MSNBC.com: “Marco Rubio defends gays, attacks gay marriage”

 


Will US Bishops Stop Obsessing About Marriage At Last?

July 7, 2014

The National Catholic Reporter published an editorial last week firmly criticizing the American bishops’ ongoing involvement in the now terminal debate over same-gender marriage rights.

NCR‘s jumping off point is San Francisco Archbishop Salvatore Cordileone’s recent appearance at the March for Marriage, which places the Church in league with anti-gay groups like the National Organization for Marriage who have ties to international LGBT persecutions in places like Uganda and Russia. Of this, NCR writes:

“No amount of claiming the church’s love for the lesbian, gay, bisexual and transgender community will disguise the reality of the company one has to keep in order to further the cause of opposing same-sex unions.”

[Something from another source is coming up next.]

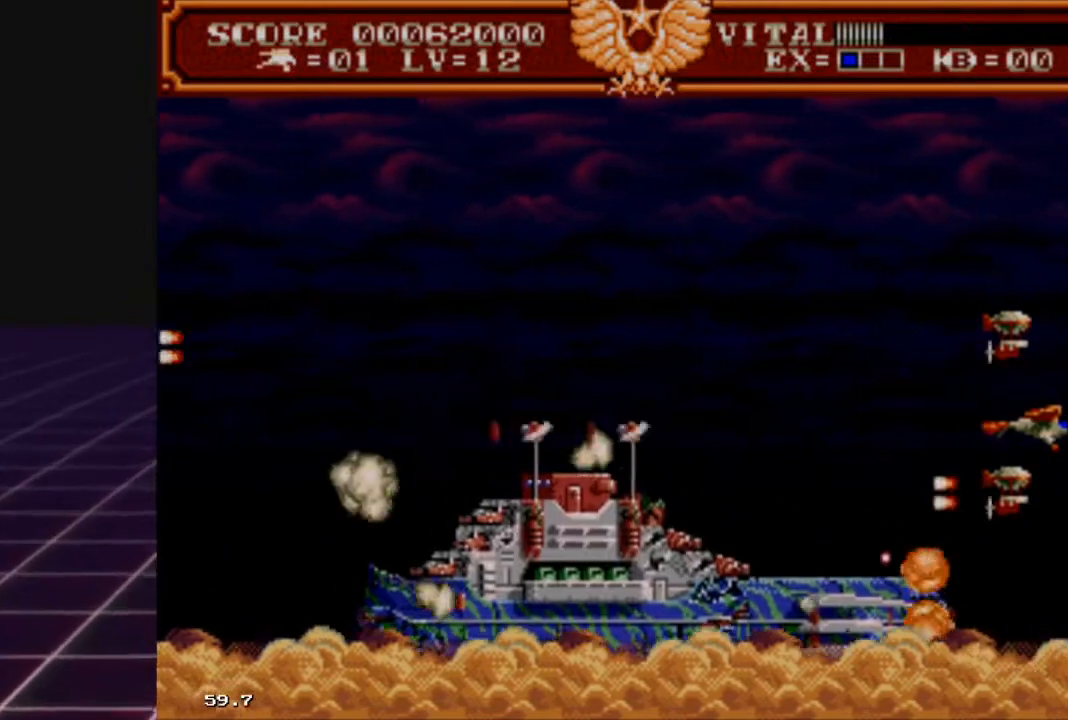
{"buttons": ["L2"], "left_stick": "down", "right_stick": "center", "events": [[167, "left_stick", "down"], [367, "left_stick", "center"], [433, "left_stick", "down"]]}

Cordileone is given credit for affirming the Church’s commitment to upholding each person’s dignity, regardless of sexual orientation, but with a major caveat. NCR writes:

“Underlying the sincere declarations of love for all of the God’s children is the real nub of the issue, the language that stings no matter how one might try to disguise its harshness beneath theological nuance. The church has declared that people of homosexual orientation are objectively disordered. With that understanding, the church effectively tells the LGBT community that it must quarantine its sexual reality, its affections and its members’ love of one another in order to be welcome in its worship spaces and among its ministries.

“Perhaps that inherent contradiction — professing to uphold the dignity of all while simultaneously requiring some to block off an integral part of who they are in order to be a member of the community in good standing — is the reason the church is losing the battle in the courts and at the ballot box.

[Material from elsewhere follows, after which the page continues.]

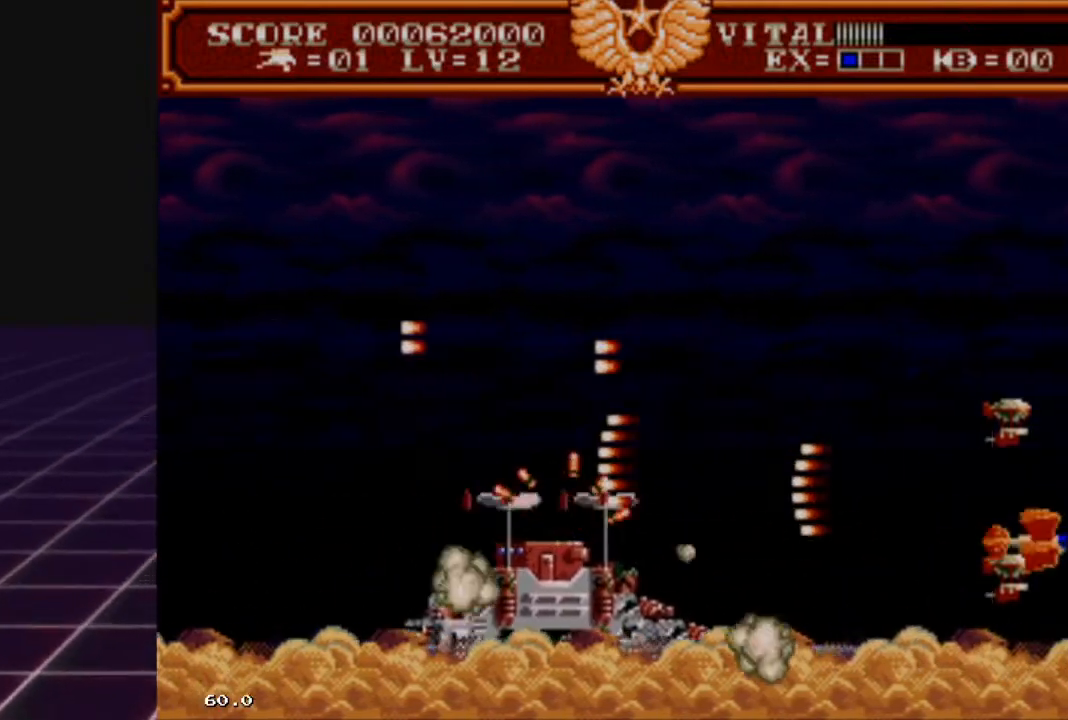
{"buttons": ["L2"], "left_stick": "up", "right_stick": "center", "events": [[100, "left_stick", "center"], [467, "left_stick", "up"]]}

NCR notes the disparity between what the bishops have said–that same-gender marriage threatens heterosexual marriage, that children need a mother and father, that Catholic priests will be forced to perform weddings they disagree with–and the reality that all the aforementioned has proven to be false. In light of this disparity, NCR asks why the bishops are even fighting this issue.  The editorial concludes:

“It is mystifying, with so many social problems needing attention, to watch so much of the U.S. Catholic leadership obsessed with these sexual matters. The fact is that people of other than traditional sexual orientation no longer engage in self-sequester or quarantine. That age has passed, and it has little to do with willful disregard for church teaching and far more to do with a growing understanding of the complexity and diversity of humankind.”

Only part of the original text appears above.